BEGIN

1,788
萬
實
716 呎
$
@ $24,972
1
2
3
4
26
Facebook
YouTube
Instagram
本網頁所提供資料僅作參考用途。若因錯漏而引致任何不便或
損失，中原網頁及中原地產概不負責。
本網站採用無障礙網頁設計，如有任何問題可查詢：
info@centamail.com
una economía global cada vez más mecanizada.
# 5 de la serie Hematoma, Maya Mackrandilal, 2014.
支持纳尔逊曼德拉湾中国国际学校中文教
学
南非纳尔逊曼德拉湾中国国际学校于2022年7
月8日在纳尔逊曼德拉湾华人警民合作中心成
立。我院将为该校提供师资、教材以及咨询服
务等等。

END

*INSTRUCTIONS FOR THE TASK*. Output the entire listing above exactly, keeping each line as it is.

*OUTPUT FOR THIS TASK*.
1,788
萬
實
716 呎
$
@ $24,972
1
2
3
4
26
Facebook
YouTube
Instagram
本網頁所提供資料僅作參考用途。若因錯漏而引致任何不便或
損失，中原網頁及中原地產概不負責。
本網站採用無障礙網頁設計，如有任何問題可查詢：
info@centamail.com
una economía global cada vez más mecanizada.
# 5 de la serie Hematoma, Maya Mackrandilal, 2014.
支持纳尔逊曼德拉湾中国国际学校中文教
学
南非纳尔逊曼德拉湾中国国际学校于2022年7
月8日在纳尔逊曼德拉湾华人警民合作中心成
立。我院将为该校提供师资、教材以及咨询服
务等等。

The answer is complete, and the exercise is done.